Document layout analysis data
- - -

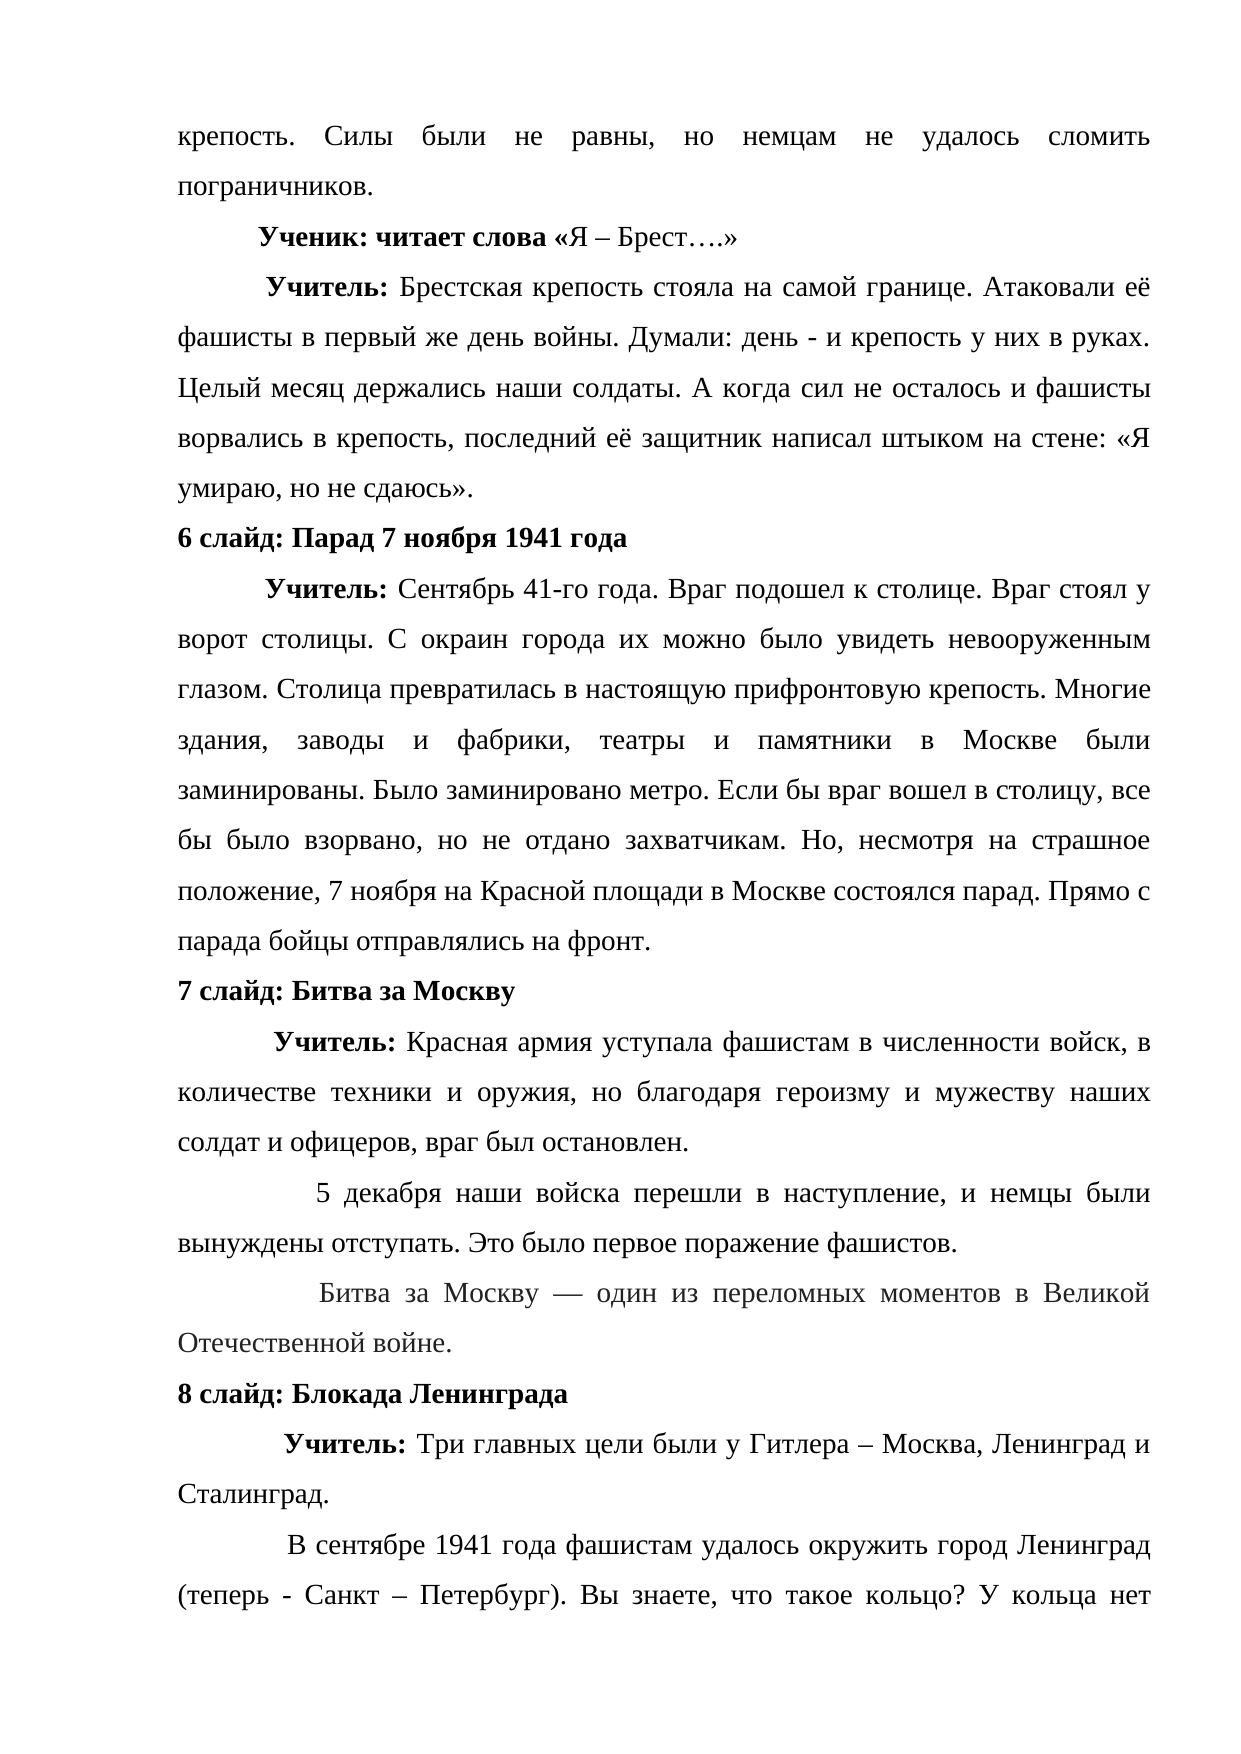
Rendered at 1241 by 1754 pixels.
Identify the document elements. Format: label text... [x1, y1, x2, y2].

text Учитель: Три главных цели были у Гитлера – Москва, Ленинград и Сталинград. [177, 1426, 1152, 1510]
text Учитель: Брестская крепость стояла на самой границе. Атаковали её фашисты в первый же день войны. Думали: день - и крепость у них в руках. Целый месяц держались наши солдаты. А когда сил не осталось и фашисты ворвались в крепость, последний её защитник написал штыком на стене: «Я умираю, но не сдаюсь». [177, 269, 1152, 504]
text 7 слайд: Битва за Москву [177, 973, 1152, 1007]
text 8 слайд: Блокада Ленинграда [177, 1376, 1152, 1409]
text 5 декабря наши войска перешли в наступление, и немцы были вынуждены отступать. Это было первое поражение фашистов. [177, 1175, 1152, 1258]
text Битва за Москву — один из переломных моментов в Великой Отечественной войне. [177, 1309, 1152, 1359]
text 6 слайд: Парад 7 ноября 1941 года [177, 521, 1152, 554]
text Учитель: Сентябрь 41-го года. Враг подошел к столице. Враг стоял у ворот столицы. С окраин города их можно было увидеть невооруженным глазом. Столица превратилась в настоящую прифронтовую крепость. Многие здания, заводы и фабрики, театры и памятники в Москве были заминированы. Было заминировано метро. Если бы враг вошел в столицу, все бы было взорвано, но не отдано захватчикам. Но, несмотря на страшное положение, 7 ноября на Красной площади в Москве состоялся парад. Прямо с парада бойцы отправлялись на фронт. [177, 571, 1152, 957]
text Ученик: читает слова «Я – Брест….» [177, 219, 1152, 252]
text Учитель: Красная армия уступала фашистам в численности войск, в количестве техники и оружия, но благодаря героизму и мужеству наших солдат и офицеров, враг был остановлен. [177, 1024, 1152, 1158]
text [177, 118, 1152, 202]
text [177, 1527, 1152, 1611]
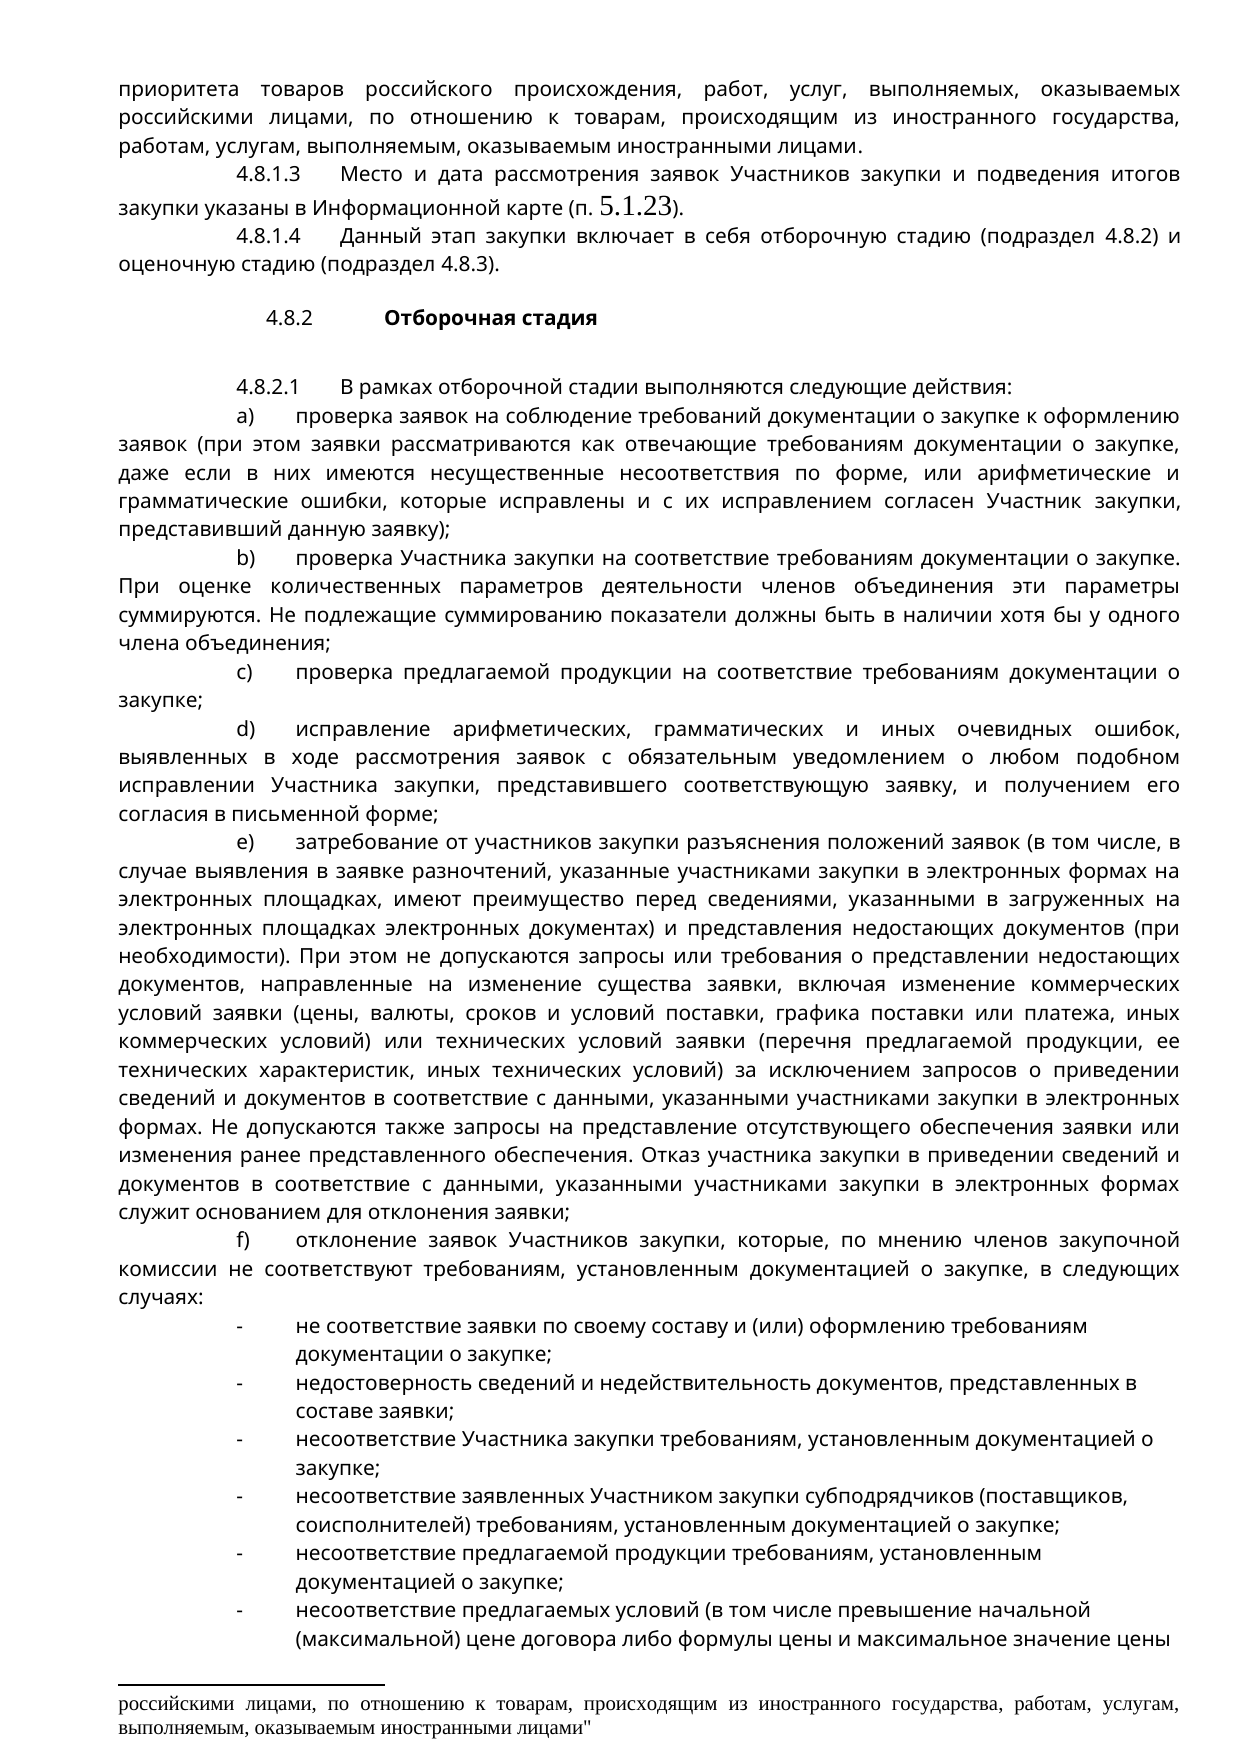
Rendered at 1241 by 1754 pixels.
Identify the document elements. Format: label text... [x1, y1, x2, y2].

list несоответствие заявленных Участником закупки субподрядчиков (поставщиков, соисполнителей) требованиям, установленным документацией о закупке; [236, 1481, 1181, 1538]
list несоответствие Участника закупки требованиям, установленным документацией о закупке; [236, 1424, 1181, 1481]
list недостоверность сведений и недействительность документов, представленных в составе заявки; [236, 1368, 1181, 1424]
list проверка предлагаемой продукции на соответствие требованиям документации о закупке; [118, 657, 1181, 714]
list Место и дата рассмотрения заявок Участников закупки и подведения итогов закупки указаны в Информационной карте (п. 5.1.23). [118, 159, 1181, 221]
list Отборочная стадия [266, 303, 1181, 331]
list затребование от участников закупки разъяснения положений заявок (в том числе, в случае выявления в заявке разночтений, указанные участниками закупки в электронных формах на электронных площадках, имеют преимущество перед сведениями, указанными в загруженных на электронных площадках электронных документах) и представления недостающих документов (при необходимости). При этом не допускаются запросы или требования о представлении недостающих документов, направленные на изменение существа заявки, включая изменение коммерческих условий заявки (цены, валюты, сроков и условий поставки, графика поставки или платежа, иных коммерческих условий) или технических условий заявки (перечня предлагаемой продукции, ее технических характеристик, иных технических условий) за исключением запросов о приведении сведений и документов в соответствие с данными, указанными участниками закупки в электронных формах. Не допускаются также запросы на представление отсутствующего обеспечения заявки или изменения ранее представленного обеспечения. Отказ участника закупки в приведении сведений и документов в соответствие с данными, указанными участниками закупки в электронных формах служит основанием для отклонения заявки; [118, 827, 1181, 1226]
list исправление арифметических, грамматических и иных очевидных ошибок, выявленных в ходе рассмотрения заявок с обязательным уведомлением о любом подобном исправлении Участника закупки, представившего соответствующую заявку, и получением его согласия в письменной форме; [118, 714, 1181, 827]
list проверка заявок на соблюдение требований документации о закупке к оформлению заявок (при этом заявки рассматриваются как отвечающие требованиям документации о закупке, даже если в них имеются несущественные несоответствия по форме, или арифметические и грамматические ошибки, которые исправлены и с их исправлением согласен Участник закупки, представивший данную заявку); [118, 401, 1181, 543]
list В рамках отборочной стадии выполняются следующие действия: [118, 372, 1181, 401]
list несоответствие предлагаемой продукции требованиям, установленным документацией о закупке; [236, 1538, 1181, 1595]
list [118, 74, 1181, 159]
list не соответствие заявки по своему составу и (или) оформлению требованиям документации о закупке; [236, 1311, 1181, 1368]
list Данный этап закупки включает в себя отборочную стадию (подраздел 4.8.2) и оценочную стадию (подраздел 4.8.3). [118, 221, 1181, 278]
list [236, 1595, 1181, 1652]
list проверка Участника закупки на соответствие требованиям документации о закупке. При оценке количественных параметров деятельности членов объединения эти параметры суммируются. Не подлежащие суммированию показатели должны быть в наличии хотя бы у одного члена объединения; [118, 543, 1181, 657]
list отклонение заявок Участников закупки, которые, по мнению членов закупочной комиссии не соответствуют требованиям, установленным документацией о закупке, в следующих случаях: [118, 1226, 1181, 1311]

- - -

Task prompt: Write out every line of the entries above exactly, and omit their pictures.

Solution for this exercise:
Rendered at 1241 by 1754 pixels.
Identify the document elements. Format: label text... [x1, y1, x2, y2].

text Учитель: Три главных цели были у Гитлера – Москва, Ленинград и Сталинград. [177, 1426, 1152, 1510]
text Учитель: Брестская крепость стояла на самой границе. Атаковали её фашисты в первый же день войны. Думали: день - и крепость у них в руках. Целый месяц держались наши солдаты. А когда сил не осталось и фашисты ворвались в крепость, последний её защитник написал штыком на стене: «Я умираю, но не сдаюсь». [177, 269, 1152, 504]
text 7 слайд: Битва за Москву [177, 973, 1152, 1007]
text 8 слайд: Блокада Ленинграда [177, 1376, 1152, 1409]
text 5 декабря наши войска перешли в наступление, и немцы были вынуждены отступать. Это было первое поражение фашистов. [177, 1175, 1152, 1258]
text Битва за Москву — один из переломных моментов в Великой Отечественной войне. [177, 1309, 1152, 1359]
text 6 слайд: Парад 7 ноября 1941 года [177, 521, 1152, 554]
text Учитель: Сентябрь 41-го года. Враг подошел к столице. Враг стоял у ворот столицы. С окраин города их можно было увидеть невооруженным глазом. Столица превратилась в настоящую прифронтовую крепость. Многие здания, заводы и фабрики, театры и памятники в Москве были заминированы. Было заминировано метро. Если бы враг вошел в столицу, все бы было взорвано, но не отдано захватчикам. Но, несмотря на страшное положение, 7 ноября на Красной площади в Москве состоялся парад. Прямо с парада бойцы отправлялись на фронт. [177, 571, 1152, 957]
text Ученик: читает слова «Я – Брест….» [177, 219, 1152, 252]
text Учитель: Красная армия уступала фашистам в численности войск, в количестве техники и оружия, но благодаря героизму и мужеству наших солдат и офицеров, враг был остановлен. [177, 1024, 1152, 1158]
text [177, 118, 1152, 202]
text [177, 1527, 1152, 1611]
Rendered at 1241 by 1754 pixels.
Identify the document elements. Format: label text... [x1, y1, x2, y2].

list несоответствие заявленных Участником закупки субподрядчиков (поставщиков, соисполнителей) требованиям, установленным документацией о закупке; [236, 1481, 1181, 1538]
list несоответствие Участника закупки требованиям, установленным документацией о закупке; [236, 1424, 1181, 1481]
list недостоверность сведений и недействительность документов, представленных в составе заявки; [236, 1368, 1181, 1424]
list проверка предлагаемой продукции на соответствие требованиям документации о закупке; [118, 657, 1181, 714]
list Место и дата рассмотрения заявок Участников закупки и подведения итогов закупки указаны в Информационной карте (п. 5.1.23). [118, 159, 1181, 221]
list Отборочная стадия [266, 303, 1181, 331]
list затребование от участников закупки разъяснения положений заявок (в том числе, в случае выявления в заявке разночтений, указанные участниками закупки в электронных формах на электронных площадках, имеют преимущество перед сведениями, указанными в загруженных на электронных площадках электронных документах) и представления недостающих документов (при необходимости). При этом не допускаются запросы или требования о представлении недостающих документов, направленные на изменение существа заявки, включая изменение коммерческих условий заявки (цены, валюты, сроков и условий поставки, графика поставки или платежа, иных коммерческих условий) или технических условий заявки (перечня предлагаемой продукции, ее технических характеристик, иных технических условий) за исключением запросов о приведении сведений и документов в соответствие с данными, указанными участниками закупки в электронных формах. Не допускаются также запросы на представление отсутствующего обеспечения заявки или изменения ранее представленного обеспечения. Отказ участника закупки в приведении сведений и документов в соответствие с данными, указанными участниками закупки в электронных формах служит основанием для отклонения заявки; [118, 827, 1181, 1226]
list исправление арифметических, грамматических и иных очевидных ошибок, выявленных в ходе рассмотрения заявок с обязательным уведомлением о любом подобном исправлении Участника закупки, представившего соответствующую заявку, и получением его согласия в письменной форме; [118, 714, 1181, 827]
list проверка заявок на соблюдение требований документации о закупке к оформлению заявок (при этом заявки рассматриваются как отвечающие требованиям документации о закупке, даже если в них имеются несущественные несоответствия по форме, или арифметические и грамматические ошибки, которые исправлены и с их исправлением согласен Участник закупки, представивший данную заявку); [118, 401, 1181, 543]
list В рамках отборочной стадии выполняются следующие действия: [118, 372, 1181, 401]
list несоответствие предлагаемой продукции требованиям, установленным документацией о закупке; [236, 1538, 1181, 1595]
list [118, 74, 1181, 159]
list не соответствие заявки по своему составу и (или) оформлению требованиям документации о закупке; [236, 1311, 1181, 1368]
list Данный этап закупки включает в себя отборочную стадию (подраздел 4.8.2) и оценочную стадию (подраздел 4.8.3). [118, 221, 1181, 278]
list [236, 1595, 1181, 1652]
list проверка Участника закупки на соответствие требованиям документации о закупке. При оценке количественных параметров деятельности членов объединения эти параметры суммируются. Не подлежащие суммированию показатели должны быть в наличии хотя бы у одного члена объединения; [118, 543, 1181, 657]
list отклонение заявок Участников закупки, которые, по мнению членов закупочной комиссии не соответствуют требованиям, установленным документацией о закупке, в следующих случаях: [118, 1226, 1181, 1311]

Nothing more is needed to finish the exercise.